Return the following items line for line, with no changes.

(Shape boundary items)
****
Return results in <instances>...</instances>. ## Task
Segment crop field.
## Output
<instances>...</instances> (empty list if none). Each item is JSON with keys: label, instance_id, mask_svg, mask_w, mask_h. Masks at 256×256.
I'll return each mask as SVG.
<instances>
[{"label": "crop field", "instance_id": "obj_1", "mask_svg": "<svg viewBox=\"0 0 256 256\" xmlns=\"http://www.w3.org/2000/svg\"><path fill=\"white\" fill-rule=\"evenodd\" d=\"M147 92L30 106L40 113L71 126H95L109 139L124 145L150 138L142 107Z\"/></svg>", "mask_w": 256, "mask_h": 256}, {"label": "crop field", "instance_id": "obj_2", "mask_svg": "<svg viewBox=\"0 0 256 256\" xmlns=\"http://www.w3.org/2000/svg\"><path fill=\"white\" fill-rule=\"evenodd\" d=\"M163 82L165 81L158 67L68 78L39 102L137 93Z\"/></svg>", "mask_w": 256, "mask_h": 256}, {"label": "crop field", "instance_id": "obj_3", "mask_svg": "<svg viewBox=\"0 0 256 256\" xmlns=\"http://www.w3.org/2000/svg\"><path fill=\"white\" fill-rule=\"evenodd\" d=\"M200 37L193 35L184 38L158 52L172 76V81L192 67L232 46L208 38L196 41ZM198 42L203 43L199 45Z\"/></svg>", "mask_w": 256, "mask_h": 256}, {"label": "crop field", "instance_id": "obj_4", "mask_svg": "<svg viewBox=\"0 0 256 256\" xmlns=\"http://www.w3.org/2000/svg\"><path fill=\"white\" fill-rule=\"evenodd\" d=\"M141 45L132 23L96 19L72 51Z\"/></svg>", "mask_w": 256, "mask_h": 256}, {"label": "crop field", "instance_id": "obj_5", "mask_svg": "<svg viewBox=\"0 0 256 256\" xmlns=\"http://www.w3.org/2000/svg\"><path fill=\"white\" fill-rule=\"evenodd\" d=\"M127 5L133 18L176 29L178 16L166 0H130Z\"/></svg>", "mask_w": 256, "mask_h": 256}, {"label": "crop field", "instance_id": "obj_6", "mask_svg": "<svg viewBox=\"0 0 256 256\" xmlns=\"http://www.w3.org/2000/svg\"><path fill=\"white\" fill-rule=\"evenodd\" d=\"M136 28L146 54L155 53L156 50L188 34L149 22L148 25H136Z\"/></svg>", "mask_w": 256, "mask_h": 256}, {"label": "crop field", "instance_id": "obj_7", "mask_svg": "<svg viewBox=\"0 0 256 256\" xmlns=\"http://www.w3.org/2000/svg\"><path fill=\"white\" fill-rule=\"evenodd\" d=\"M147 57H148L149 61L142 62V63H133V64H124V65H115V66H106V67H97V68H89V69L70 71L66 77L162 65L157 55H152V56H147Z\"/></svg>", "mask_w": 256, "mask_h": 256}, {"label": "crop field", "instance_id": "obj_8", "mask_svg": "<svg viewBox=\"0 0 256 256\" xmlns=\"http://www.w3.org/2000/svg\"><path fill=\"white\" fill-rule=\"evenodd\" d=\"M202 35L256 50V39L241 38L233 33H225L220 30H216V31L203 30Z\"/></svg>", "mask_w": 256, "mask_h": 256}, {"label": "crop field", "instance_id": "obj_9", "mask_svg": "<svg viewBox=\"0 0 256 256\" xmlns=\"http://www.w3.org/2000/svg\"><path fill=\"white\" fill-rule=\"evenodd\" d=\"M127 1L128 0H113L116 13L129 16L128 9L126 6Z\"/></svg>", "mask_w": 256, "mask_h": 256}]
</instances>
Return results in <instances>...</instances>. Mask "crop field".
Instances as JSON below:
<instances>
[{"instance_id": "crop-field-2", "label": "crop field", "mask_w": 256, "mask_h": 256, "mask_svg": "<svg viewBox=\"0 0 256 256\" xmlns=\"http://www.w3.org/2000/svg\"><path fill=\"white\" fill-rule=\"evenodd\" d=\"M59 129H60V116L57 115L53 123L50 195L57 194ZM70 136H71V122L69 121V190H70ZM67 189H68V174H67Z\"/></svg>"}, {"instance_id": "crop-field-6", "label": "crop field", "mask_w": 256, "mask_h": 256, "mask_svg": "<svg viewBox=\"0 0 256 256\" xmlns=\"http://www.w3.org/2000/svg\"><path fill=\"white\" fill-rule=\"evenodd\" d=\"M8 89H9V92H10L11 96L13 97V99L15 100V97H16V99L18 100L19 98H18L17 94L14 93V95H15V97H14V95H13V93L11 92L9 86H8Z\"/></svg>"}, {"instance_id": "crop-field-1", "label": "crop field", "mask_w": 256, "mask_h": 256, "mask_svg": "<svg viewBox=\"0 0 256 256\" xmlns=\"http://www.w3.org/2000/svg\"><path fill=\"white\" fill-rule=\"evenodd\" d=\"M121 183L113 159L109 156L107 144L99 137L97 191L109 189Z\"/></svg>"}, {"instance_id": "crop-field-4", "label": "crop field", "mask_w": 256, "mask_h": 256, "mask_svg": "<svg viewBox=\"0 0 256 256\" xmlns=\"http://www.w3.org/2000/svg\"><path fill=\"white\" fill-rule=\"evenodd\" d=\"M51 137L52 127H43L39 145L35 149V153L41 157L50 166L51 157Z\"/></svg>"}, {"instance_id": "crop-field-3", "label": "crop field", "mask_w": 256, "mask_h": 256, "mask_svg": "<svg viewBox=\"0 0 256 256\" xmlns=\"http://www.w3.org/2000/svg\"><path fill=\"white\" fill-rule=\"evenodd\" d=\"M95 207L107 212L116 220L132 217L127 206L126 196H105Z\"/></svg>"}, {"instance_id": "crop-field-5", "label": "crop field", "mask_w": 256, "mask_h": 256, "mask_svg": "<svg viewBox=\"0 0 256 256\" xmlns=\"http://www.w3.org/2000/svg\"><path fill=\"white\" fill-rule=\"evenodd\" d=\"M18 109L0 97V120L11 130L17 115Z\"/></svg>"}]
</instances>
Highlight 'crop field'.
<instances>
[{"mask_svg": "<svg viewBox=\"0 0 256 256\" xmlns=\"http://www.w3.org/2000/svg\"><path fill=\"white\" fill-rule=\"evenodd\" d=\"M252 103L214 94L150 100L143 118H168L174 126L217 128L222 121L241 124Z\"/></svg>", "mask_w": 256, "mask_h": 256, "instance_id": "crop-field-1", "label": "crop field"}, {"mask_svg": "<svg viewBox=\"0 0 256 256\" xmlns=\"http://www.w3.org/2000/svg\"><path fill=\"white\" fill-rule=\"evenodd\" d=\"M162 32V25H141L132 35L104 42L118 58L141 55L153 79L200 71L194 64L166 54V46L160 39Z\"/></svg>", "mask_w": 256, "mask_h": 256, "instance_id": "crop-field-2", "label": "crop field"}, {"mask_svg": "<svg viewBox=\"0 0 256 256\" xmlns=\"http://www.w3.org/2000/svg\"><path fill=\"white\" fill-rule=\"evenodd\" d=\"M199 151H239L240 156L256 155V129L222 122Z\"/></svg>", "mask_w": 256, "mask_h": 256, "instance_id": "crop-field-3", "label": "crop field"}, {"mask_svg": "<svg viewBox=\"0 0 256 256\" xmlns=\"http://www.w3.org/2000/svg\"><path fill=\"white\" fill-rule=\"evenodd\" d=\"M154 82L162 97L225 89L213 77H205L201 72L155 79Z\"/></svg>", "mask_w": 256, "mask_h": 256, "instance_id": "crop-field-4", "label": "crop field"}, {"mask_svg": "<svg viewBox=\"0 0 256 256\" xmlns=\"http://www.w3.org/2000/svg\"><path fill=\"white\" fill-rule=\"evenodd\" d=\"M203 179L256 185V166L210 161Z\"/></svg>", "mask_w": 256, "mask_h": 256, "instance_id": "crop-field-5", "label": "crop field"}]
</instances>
****
Task output:
Return results in <instances>...</instances>. ## Task
Segment crop field.
## Output
<instances>...</instances> (empty list if none). Each item is JSON with keys: label, instance_id, mask_svg, mask_w, mask_h. Masks at 256×256.
I'll return each mask as SVG.
<instances>
[{"label": "crop field", "instance_id": "obj_1", "mask_svg": "<svg viewBox=\"0 0 256 256\" xmlns=\"http://www.w3.org/2000/svg\"><path fill=\"white\" fill-rule=\"evenodd\" d=\"M147 92L30 106L40 113L71 126H95L109 139L124 145L150 138L142 107Z\"/></svg>", "mask_w": 256, "mask_h": 256}, {"label": "crop field", "instance_id": "obj_2", "mask_svg": "<svg viewBox=\"0 0 256 256\" xmlns=\"http://www.w3.org/2000/svg\"><path fill=\"white\" fill-rule=\"evenodd\" d=\"M163 82L165 81L158 67L68 78L39 102L137 93Z\"/></svg>", "mask_w": 256, "mask_h": 256}, {"label": "crop field", "instance_id": "obj_3", "mask_svg": "<svg viewBox=\"0 0 256 256\" xmlns=\"http://www.w3.org/2000/svg\"><path fill=\"white\" fill-rule=\"evenodd\" d=\"M200 37L193 35L184 38L158 52L172 76V81L192 67L232 46L208 38L196 41ZM198 42L203 43L199 45Z\"/></svg>", "mask_w": 256, "mask_h": 256}, {"label": "crop field", "instance_id": "obj_4", "mask_svg": "<svg viewBox=\"0 0 256 256\" xmlns=\"http://www.w3.org/2000/svg\"><path fill=\"white\" fill-rule=\"evenodd\" d=\"M141 45L132 23L96 19L72 51Z\"/></svg>", "mask_w": 256, "mask_h": 256}, {"label": "crop field", "instance_id": "obj_5", "mask_svg": "<svg viewBox=\"0 0 256 256\" xmlns=\"http://www.w3.org/2000/svg\"><path fill=\"white\" fill-rule=\"evenodd\" d=\"M127 5L133 18L176 29L178 16L166 0H130Z\"/></svg>", "mask_w": 256, "mask_h": 256}, {"label": "crop field", "instance_id": "obj_6", "mask_svg": "<svg viewBox=\"0 0 256 256\" xmlns=\"http://www.w3.org/2000/svg\"><path fill=\"white\" fill-rule=\"evenodd\" d=\"M136 28L146 54L155 53L156 50L188 34L149 22L148 25H136Z\"/></svg>", "mask_w": 256, "mask_h": 256}, {"label": "crop field", "instance_id": "obj_7", "mask_svg": "<svg viewBox=\"0 0 256 256\" xmlns=\"http://www.w3.org/2000/svg\"><path fill=\"white\" fill-rule=\"evenodd\" d=\"M147 57H148L149 61L142 62V63H133V64H124V65H115V66H106V67H97V68H89V69L70 71L66 77L162 65L157 55H152V56H147Z\"/></svg>", "mask_w": 256, "mask_h": 256}, {"label": "crop field", "instance_id": "obj_8", "mask_svg": "<svg viewBox=\"0 0 256 256\" xmlns=\"http://www.w3.org/2000/svg\"><path fill=\"white\" fill-rule=\"evenodd\" d=\"M202 35L256 50V39L241 38L233 33H225L220 30H216V31L203 30Z\"/></svg>", "mask_w": 256, "mask_h": 256}, {"label": "crop field", "instance_id": "obj_9", "mask_svg": "<svg viewBox=\"0 0 256 256\" xmlns=\"http://www.w3.org/2000/svg\"><path fill=\"white\" fill-rule=\"evenodd\" d=\"M127 1L128 0H113L116 13L129 16L128 9L126 6Z\"/></svg>", "mask_w": 256, "mask_h": 256}]
</instances>
Return results in <instances>...</instances>. Mask "crop field".
Instances as JSON below:
<instances>
[{"instance_id": "crop-field-2", "label": "crop field", "mask_w": 256, "mask_h": 256, "mask_svg": "<svg viewBox=\"0 0 256 256\" xmlns=\"http://www.w3.org/2000/svg\"><path fill=\"white\" fill-rule=\"evenodd\" d=\"M59 129H60V116L57 115L53 123L50 195L57 194ZM70 136H71V122L69 121V190H70ZM67 189H68V174H67Z\"/></svg>"}, {"instance_id": "crop-field-6", "label": "crop field", "mask_w": 256, "mask_h": 256, "mask_svg": "<svg viewBox=\"0 0 256 256\" xmlns=\"http://www.w3.org/2000/svg\"><path fill=\"white\" fill-rule=\"evenodd\" d=\"M8 89H9V92H10L11 96L13 97V99L15 100V97H16V99L18 100L19 98H18L17 94L14 93V95H15V97H14V95H13V93L11 92L9 86H8Z\"/></svg>"}, {"instance_id": "crop-field-1", "label": "crop field", "mask_w": 256, "mask_h": 256, "mask_svg": "<svg viewBox=\"0 0 256 256\" xmlns=\"http://www.w3.org/2000/svg\"><path fill=\"white\" fill-rule=\"evenodd\" d=\"M121 183L113 159L109 156L107 144L99 137L97 191L109 189Z\"/></svg>"}, {"instance_id": "crop-field-4", "label": "crop field", "mask_w": 256, "mask_h": 256, "mask_svg": "<svg viewBox=\"0 0 256 256\" xmlns=\"http://www.w3.org/2000/svg\"><path fill=\"white\" fill-rule=\"evenodd\" d=\"M51 137L52 127H43L39 145L35 149V153L41 157L50 166L51 157Z\"/></svg>"}, {"instance_id": "crop-field-3", "label": "crop field", "mask_w": 256, "mask_h": 256, "mask_svg": "<svg viewBox=\"0 0 256 256\" xmlns=\"http://www.w3.org/2000/svg\"><path fill=\"white\" fill-rule=\"evenodd\" d=\"M95 207L107 212L116 220L132 217L127 206L126 196H105Z\"/></svg>"}, {"instance_id": "crop-field-5", "label": "crop field", "mask_w": 256, "mask_h": 256, "mask_svg": "<svg viewBox=\"0 0 256 256\" xmlns=\"http://www.w3.org/2000/svg\"><path fill=\"white\" fill-rule=\"evenodd\" d=\"M18 109L0 97V120L11 130L17 115Z\"/></svg>"}]
</instances>
Highlight 'crop field'.
<instances>
[{"mask_svg": "<svg viewBox=\"0 0 256 256\" xmlns=\"http://www.w3.org/2000/svg\"><path fill=\"white\" fill-rule=\"evenodd\" d=\"M252 103L214 94L150 100L143 118H168L174 126L217 128L222 121L241 124Z\"/></svg>", "mask_w": 256, "mask_h": 256, "instance_id": "crop-field-1", "label": "crop field"}, {"mask_svg": "<svg viewBox=\"0 0 256 256\" xmlns=\"http://www.w3.org/2000/svg\"><path fill=\"white\" fill-rule=\"evenodd\" d=\"M162 32V25H141L132 35L104 42L118 58L141 55L153 79L200 71L194 64L166 54V46L160 39Z\"/></svg>", "mask_w": 256, "mask_h": 256, "instance_id": "crop-field-2", "label": "crop field"}, {"mask_svg": "<svg viewBox=\"0 0 256 256\" xmlns=\"http://www.w3.org/2000/svg\"><path fill=\"white\" fill-rule=\"evenodd\" d=\"M199 151H239L240 156L256 155V129L222 122Z\"/></svg>", "mask_w": 256, "mask_h": 256, "instance_id": "crop-field-3", "label": "crop field"}, {"mask_svg": "<svg viewBox=\"0 0 256 256\" xmlns=\"http://www.w3.org/2000/svg\"><path fill=\"white\" fill-rule=\"evenodd\" d=\"M154 82L162 97L225 89L213 77H205L201 72L155 79Z\"/></svg>", "mask_w": 256, "mask_h": 256, "instance_id": "crop-field-4", "label": "crop field"}, {"mask_svg": "<svg viewBox=\"0 0 256 256\" xmlns=\"http://www.w3.org/2000/svg\"><path fill=\"white\" fill-rule=\"evenodd\" d=\"M203 179L256 185V166L210 161Z\"/></svg>", "mask_w": 256, "mask_h": 256, "instance_id": "crop-field-5", "label": "crop field"}]
</instances>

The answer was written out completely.